3. Third, it seems that we should not assume from the beginning that cognitive changes are irreversible and that appear inevitably linked to aging.

There seems to be a clear relationship between maintaining high levels of intellectual function, on the one hand, and those lifestyles that involve certain levels of stimulation and, above all, the continuation of formal and informal forms of education, on the other.

These are more than causal, reciprocal relationships: people who maintain their cognitive abilities will tend more to develop educational activities than those who do not maintain them and, reciprocally, this type of educational experiences can contribute to maintaining a relatively stable level of functioning. intellectual.

On the other hand, in recent years there is a growing interest in the study of plasticity and how cognitive training methods can maintain or even improve cognitive abilities; Thus, several studies have been done to analyze to what extent the intellectual functioning of the elderly can be improved and intervention programs have been developed for this purpose.

Memory and normal aging

Until now, we have referred to general cognitive changes associated with the aging process. Among these changes, however, those that frequently generate a greater number of complaints and daily problems among the elderly are those related to the loss of their memory.

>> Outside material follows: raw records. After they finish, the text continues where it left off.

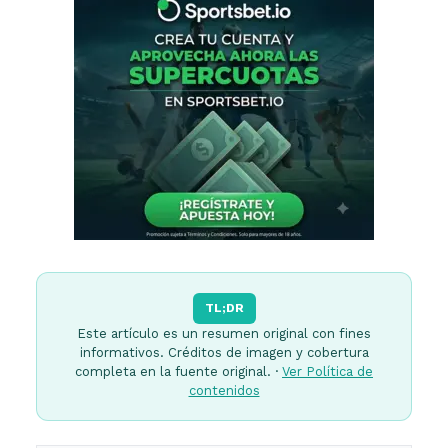
TL;DR
Este artículo es un resumen original con fines
informativos. Créditos de imagen y cobertura
completa en la fuente original. ·
Ver Política de
contenidos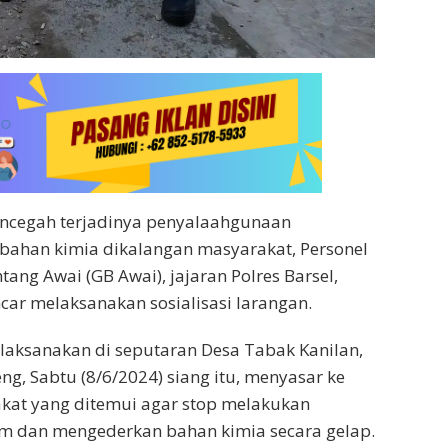
encegah terjadinya penyalaahgunaan
bahan kimia dikalangan masyarakat, Personel
ang Awai (GB Awai), jajaran Polres Barsel,
ncar melaksanakan sosialisasi larangan.
dilaksanakan di seputaran Desa Tabak Kanilan,
eng, Sabtu (8/6/2024) siang itu, menyasar ke
kat yang ditemui agar stop melakukan
m dan mengederkan bahan kimia secara gelap.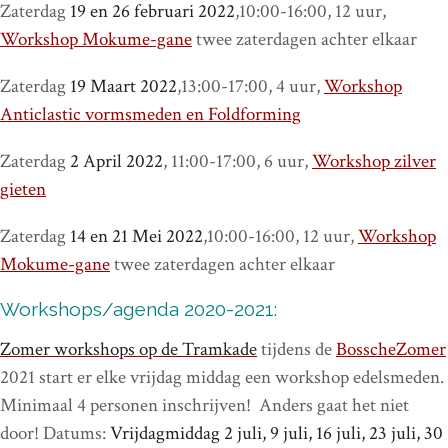
Zaterdag
19 en 26 februari 2022
,10:00-16:00, 12 uur,
Workshop Mokume-gane
twee zaterdagen achter elkaar
Zaterdag
19 Maart 2022
,13:00-17:00, 4 uur,
Workshop
Anticlastic vormsmeden en Foldforming
Zaterdag
2 April 2022
, 11:00-17:00, 6 uur,
Workshop zilver
gieten
Zaterdag
14 en 21 Mei 2022
,10:00-16:00, 12 uur,
Workshop
Mokume-gane
twee zaterdagen achter elkaar
Workshops/agenda 2020-2021:
Zomer workshops op de Tramkade
tijdens de
BosscheZomer
2021 start er elke vrijdag middag een workshop edelsmeden.
Minimaal 4 personen inschrijven! Anders gaat het niet
door! Datums:
Vrijdagmiddag 2 juli, 9 juli, 16 juli, 23 juli, 30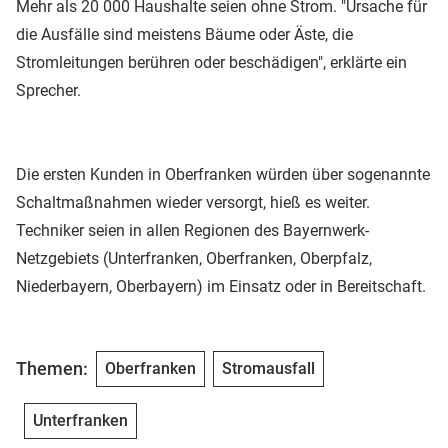
Mehr als 20 000 Haushalte seien ohne Strom. "Ursache für
die Ausfälle sind meistens Bäume oder Äste, die
Stromleitungen berühren oder beschädigen", erklärte ein
Sprecher.
Die ersten Kunden in Oberfranken würden über sogenannte
Schaltmaßnahmen wieder versorgt, hieß es weiter.
Techniker seien in allen Regionen des Bayernwerk-
Netzgebiets (Unterfranken, Oberfranken, Oberpfalz,
Niederbayern, Oberbayern) im Einsatz oder in Bereitschaft.
Themen:
Oberfranken
Stromausfall
Unterfranken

This has meant that in recent years an increasing number of investigations and publications have been developed that deal, from different perspectives, with the relationship between aging and the functioning of memory processes.

In these investigations, the normal and the pathological are usually understood as two extremes of a continuum in which it is difficult to establish a dividing line. We could say that decanted towards one of the extremes of this continuum would be dementia-related disorders and, in particular, with Alzheimer disease, while on the opposite side would be the normal changes linked to the aging process. The latter would be non-pathological changes that the elderly would experience and that would be part of the set of normal changes that may appear at this stage of life.

At the end of the fifties, Kral, a Canadian doctor, described what he called beningn senescent forgetfulness (forgetful senile benign) to observe the memory changes experienced by the elderly of a Montreal residence.

Kral characterized this syndrome as the difficulty in remembering names or dates referred to the past and that previously recovered without difficulty. He considered that it was a non-progressive disorder and that it was clearly distinguished from "malignant" forgetfulness (dementia) by its low mortality rate after a six-year follow-up of the elderly who presented it.

Since then, a large number of investigations carried out in the following decades have been confirming that, indeed, a decline in memory may appear in healthy elderly people during the last decades of their life.

Now, just like not all cognitive functions evolve in the same way during old age, nor do all memory systems experience the same changes.

Various researches carried out both in the laboratory and in everyday contexts have tried to analyze how different memory systems and subsystems evolve during the last decades of life.

Changes in cognitive functions do not follow a uniform pattern: neither occur in the same way in all subjects, nor in the same subject in all functions.


Cognitive changes that occur during old age should not be considered, from the beginning, irreversible.

Memory can manifest a series of changes during old age that would be part of the normal aging process.

In addition, it has been shown that the elderly only show difficulties in retention when it comes to visual stimuli.

The most important problems appear when they must retain the information while handling it.